Industry insiders say the next big thing in artificial intelligence (AI) is “proactive” systems: agents that can anticipate a user’s needs — and fulfill them — before the user even knows what those needs are. One startup looking to make headway in this area is IrisGo, which closed a $2.8 million seed round led by Andrew Ng's AI Fund earlier this year.

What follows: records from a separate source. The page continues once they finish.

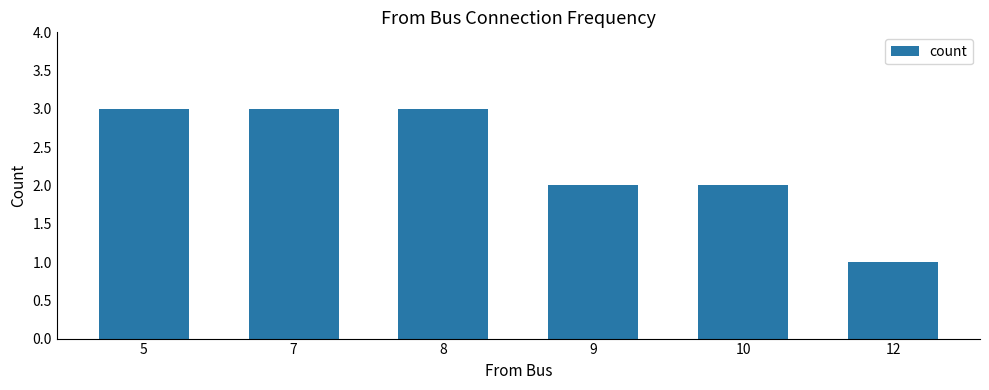

Are the bars horizontal?

No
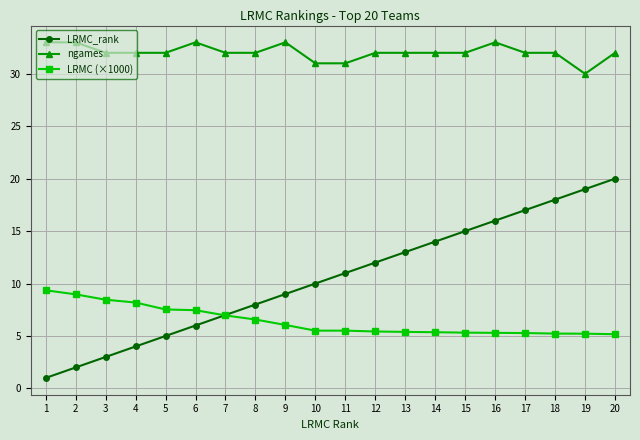

True or false: ngames has a value of 47.9 at 8.

False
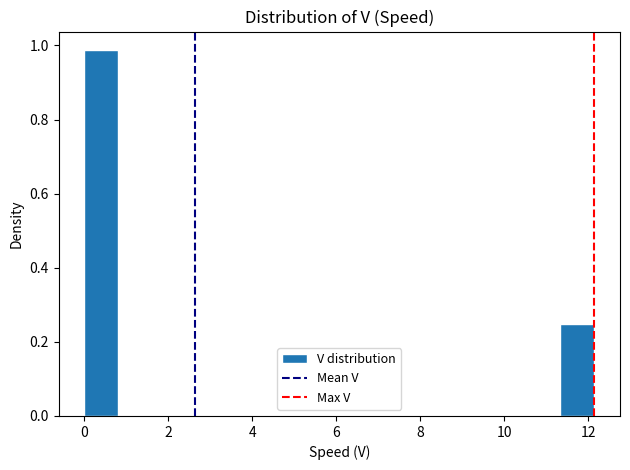

Reading left to right, list every bar in this chart as the range it spans on the x-axis followed by its height. Neither the bar edges nor the heights are printed on the chart, so give them approximately, as read against the axes.

0.0 to 0.8: 0.98
0.8 to 1.6: 0
1.6 to 2.4: 0
2.4 to 3.2: 0
3.2 to 4.0: 0
4.0 to 4.8: 0
4.8 to 5.6: 0
5.6 to 6.4: 0
6.4 to 7.2: 0
7.2 to 8.0: 0
8.0 to 9.0: 0
9.0 to 9.8: 0
9.8 to 10.6: 0
10.6 to 11.4: 0
11.4 to 12.2: 0.24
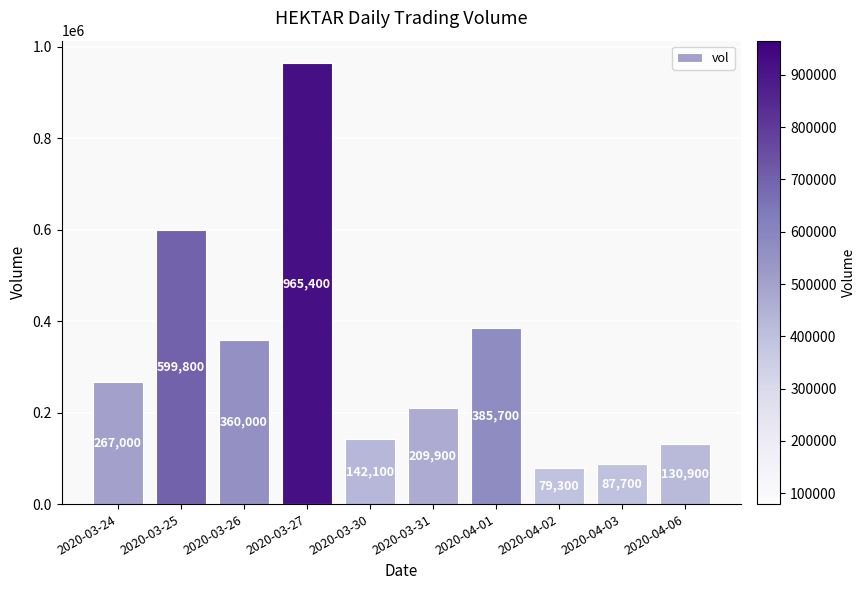

Which label corresponds to the smallest value in the chart?

2020-04-02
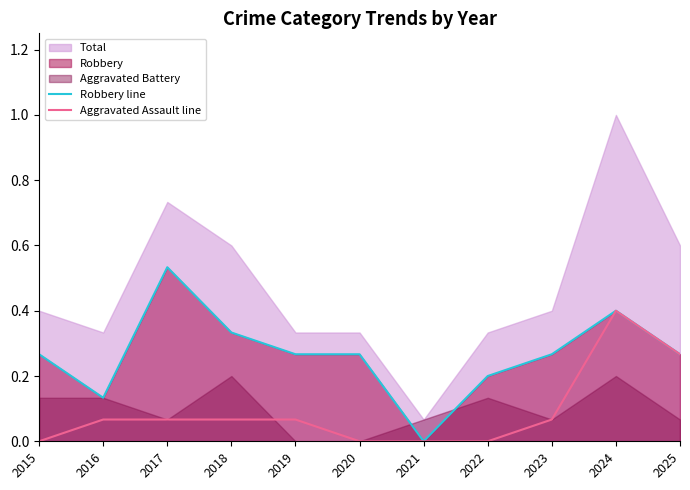

What is the average value of the Robbery line series?

0.3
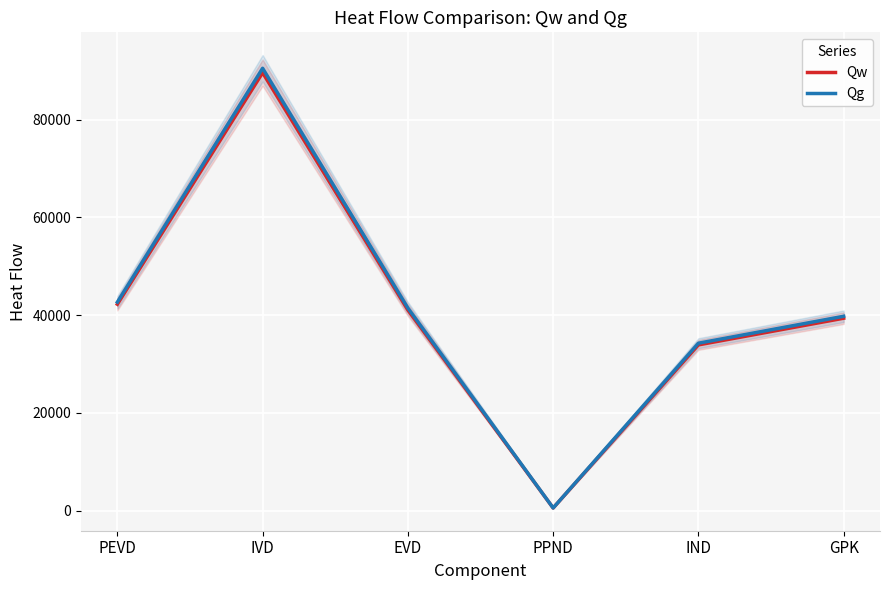

Which series changed the most between IVD and GPK?

Qg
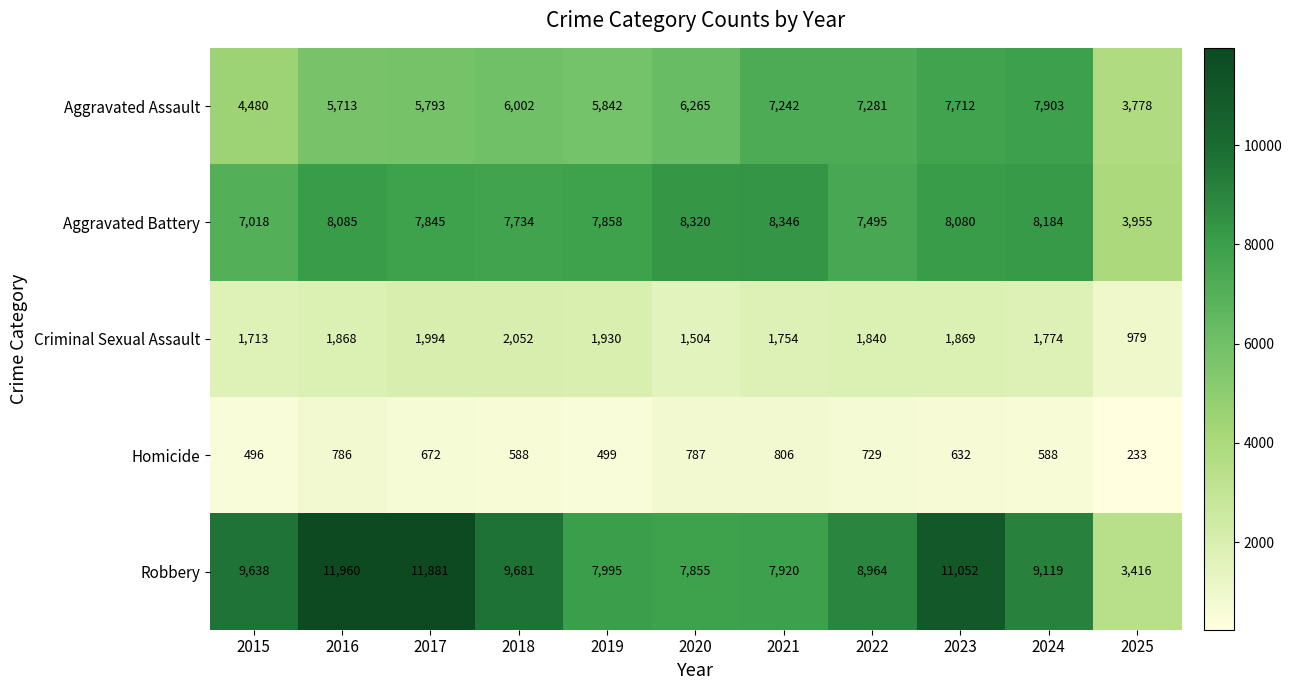

The Homicide series shows 672 at 2017. True or false?

True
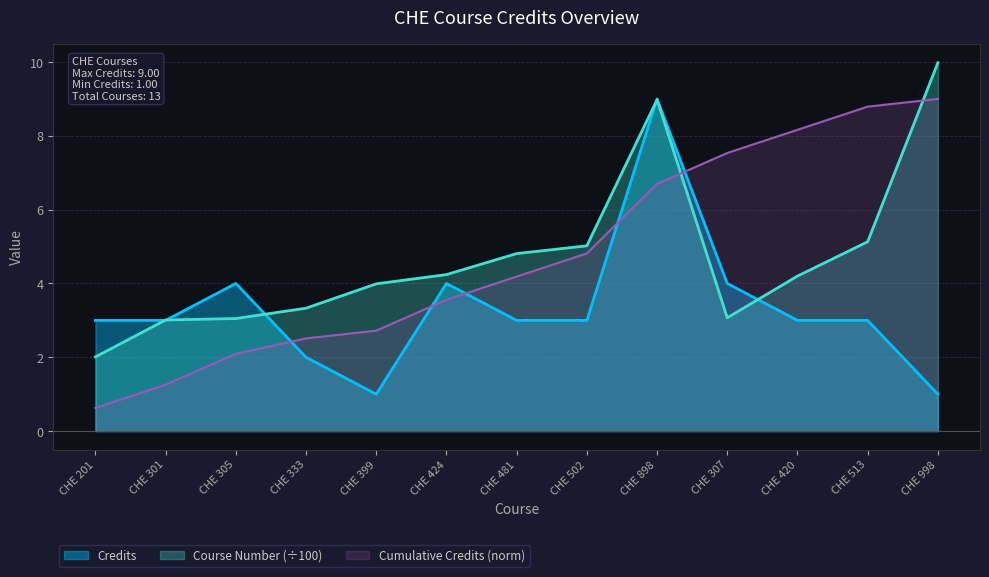

True or false: Credits has a value of 4.6 at CHE 513.

False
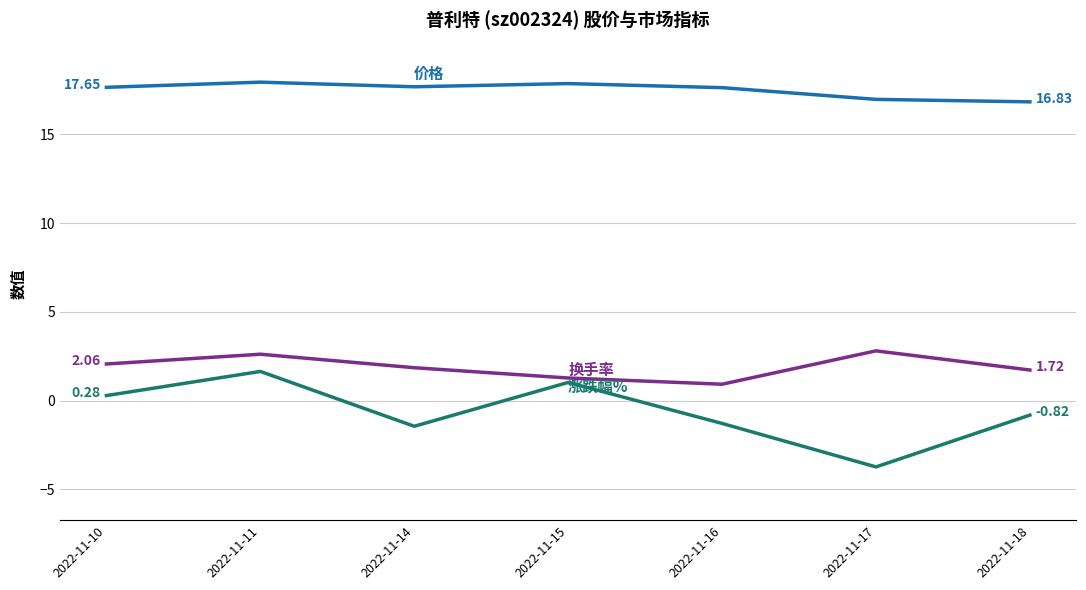

At which category is the sum across all series the highest?

2022-11-11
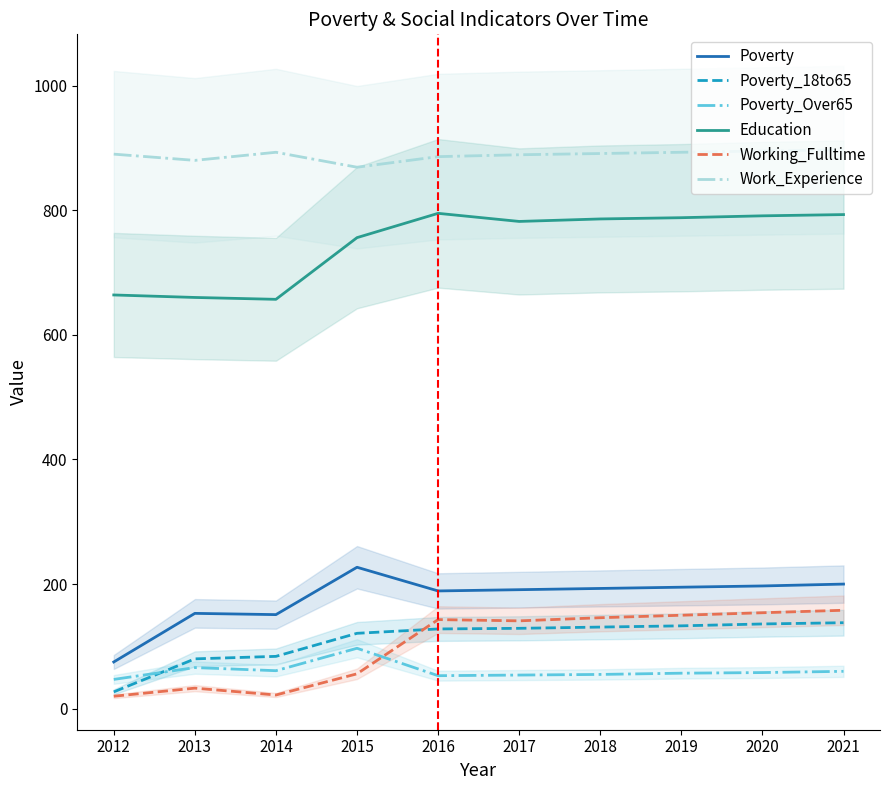

What is the maximum value shown in the chart?

897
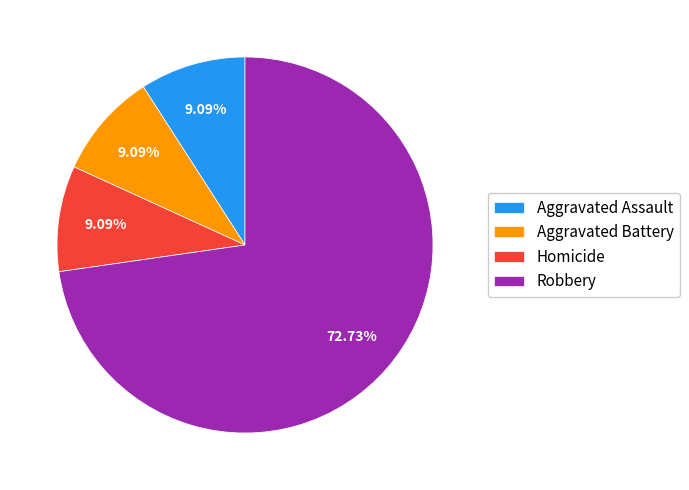

Do Aggravated Assault and Robbery together represent more than half of the pie?

Yes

IrisGo was co-founded by Jeffrey Lai, a former Apple engineer who helped build the Chinese language version of Siri. The core idea is simple: show the program how to do something once, and it remembers that process for future automated use — no repeat instructions needed. During a conversation with TechCrunch, Lai ran a demo, showing how his platform could learn to place a coffee order online.
The application also includes a coding assistant designed to assist developers as they go about their work, similar in concept to OpenAI's Codex or Anthropic’s Claude Code. According to Lai, the target audience is knowledge workers — white-collar companies. There are a lot of repetitive tasks that those workers do every day, and the goal is to move away from that and toward a more fully autonomous workflow.
A particularly appealing feature of IrisGo is that it is designed to process a lot of data on-device, giving it stronger privacy protections than other applications that rely heavily on the cloud. Part of the strategy for scaling Iris has been to garner credibility through association with prominent figures and organizations. Support from Ng — notably a co-founder of the formative deep learning research team Google Brain — has helped.
IrisGo recently launched the beta versions of its macOS and Windows apps, and the company is also currently pursuing deals with laptop companies to preinstall the app on new devices. It recently struck such a deal with Acer, and Lai said the hope is that the company can strike similar deals with other device makers soon.